Europe From Above: Space-Time Machine Learning Reveals Our Changing Environment

The Startup
Published in
11 min readMar 1, 2021


Prepared by: Leandro Parente (OpenGeoHub), Martijn Witjes (OpenGeoHub), Tom Hengl (OpenGeoHub), Codrina Maria Ilie (Terrasigna) and Martin Landa (CVUT Prague)

Our harmonized land cover product based on spatiotemporal Machine Learning (left) and the existing CORINE land cover product (right).

OpenGeoHub together with partners CVUT Prague, mundialis, Terrasigna, MultiOne and GiLAB, has released Open Data Science Europe data portal on 1st of March 2021. It comprises terabytes of gridded data available as Cloud-Optimized GeoTiffs and served via Geoserver. The project will collate, extend, harmonize, integrate, and distribute a wide range of freely available environmental and administrative data for Europe in the years to come. Find out more how to access and use this data and what are its advantages and limitations.

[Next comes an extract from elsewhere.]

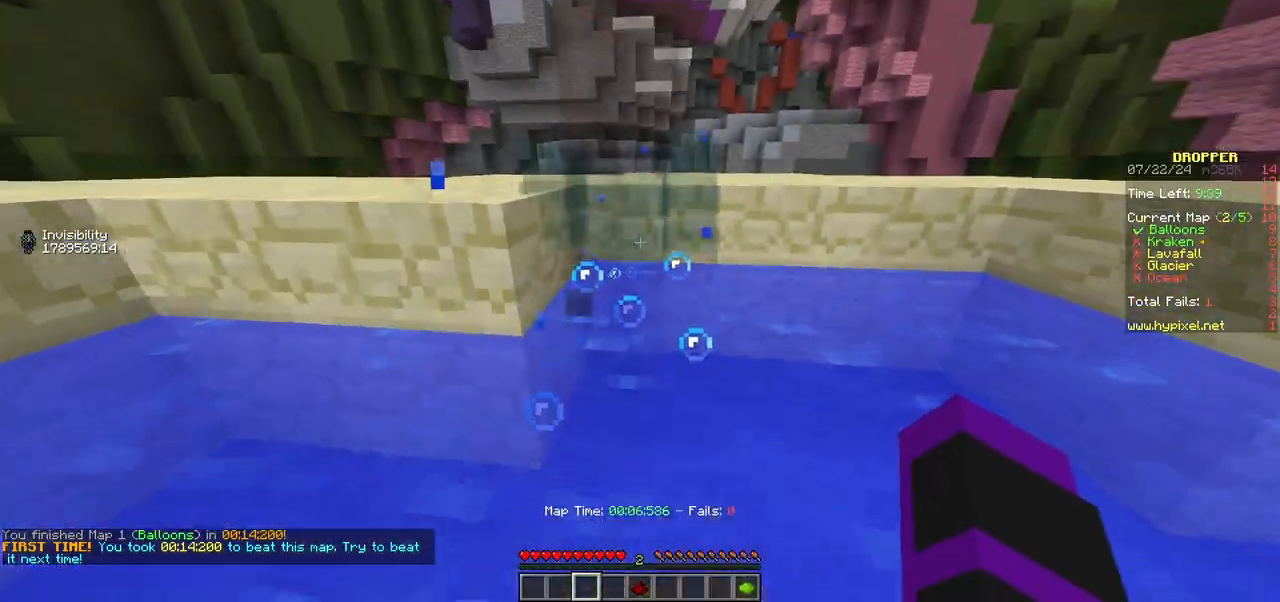
{"keys": ["w"], "mouse": [], "events": []}
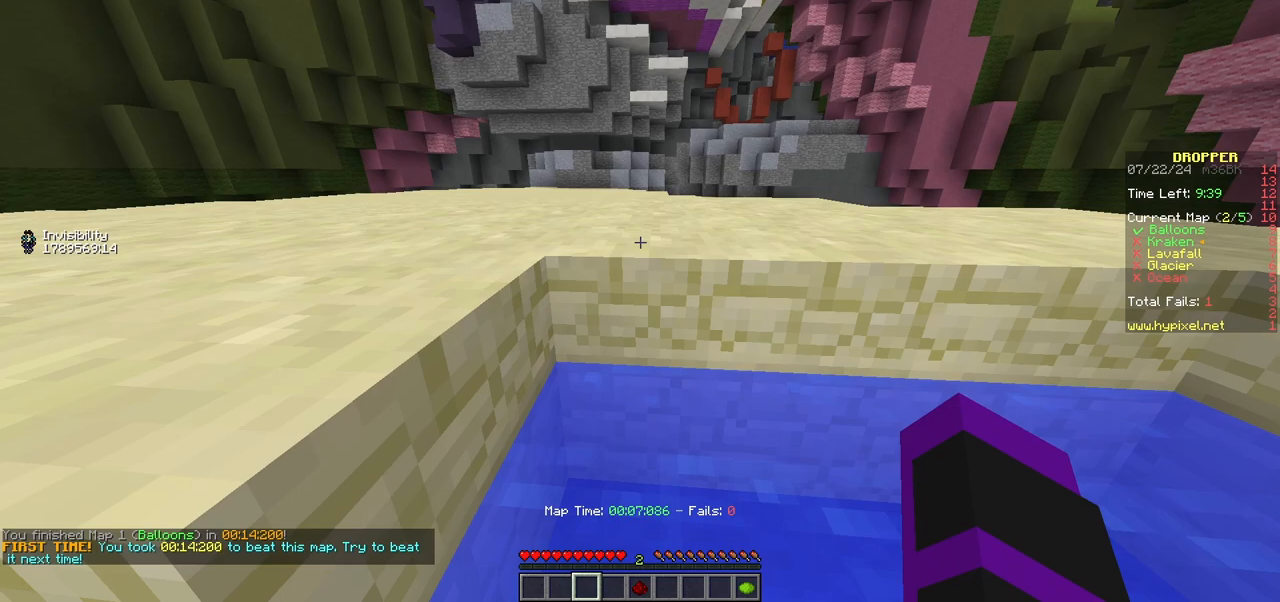
{"keys": ["d", "w"], "mouse": [], "events": [[400, "d", "down"]]}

Layers currently available

Open Data Science Europe data portal hosted at consists of environmental, land cover, terrain, climatic, soil, and vegetation layers covering the full extent of continental Europe at relatively fine spatial resolutions (30-m to 1-km). It was produced as part of the CEF Telecom project 2018-EU-IA-0095: “Geo-harmonizer: EU-wide automated mapping system for harmonization of Open Data based on FOSS4G and Machine Learning” co-financed by the European Commission. Use it to visualize, download, serve, and share spatiotemporal datasets for the time period 2000–2020 and beyond.

Here are the layers you can presently discover via the Open Data Science Europe viewer:

  • Annual dominant land cover class based on CORINE (2000–2019);
  • Annual probabilities and uncertainties for 33 CORINE land cover classes (2000–2019);
  • Annual Landsat RGB composites for the summer season (June–September for 2000–2019);
  • Annual Landsat NDVI composite derived by season (winter, spring, summer and fall — 2000–2020);
  • Density of building areas according to OSM (2021) and Copernicus (impervious built-up — 2018);
  • Density of commercial, industrial and residential buildings according to OSM (2021);
  • Harmonized protected areas derived from OSM (2021) and NATURA2000 (2019)
  • Harmonized administrative areas (county-level) derived from OSM (2021) and NUTS (2021);
  • Probabilities of 18 OSM land cover classes (2021);
  • Density of highways and railways according to OSM (2021);
  • Monthly particulates (PM2.5) predictions (2018);

Annual Land Cover Product (2000–2019)

How were the maps available in the data portal generated? The annual land cover product for continental Europe was generated using Ensemble Machine Learning (EML), which used training samples obtained from other European Commission funded projects, such as the LUCAS (Land Use and Coverage Area frame Survey) and the Copernicus Land Monitoring Service, and several harmonized raster layers (e.g. GLAD Landsat ARD imagery and Continental EU DTM) to predict the dominant land cover, probabilities and uncertainties for 33 classes compatible with CLC (CORINE Land Cover) over 20 years (2000–2019). The workflow, presented in Fig. 1, was implemented in R and Python and is publicly available, under an Apache-2 license, through the eumap library.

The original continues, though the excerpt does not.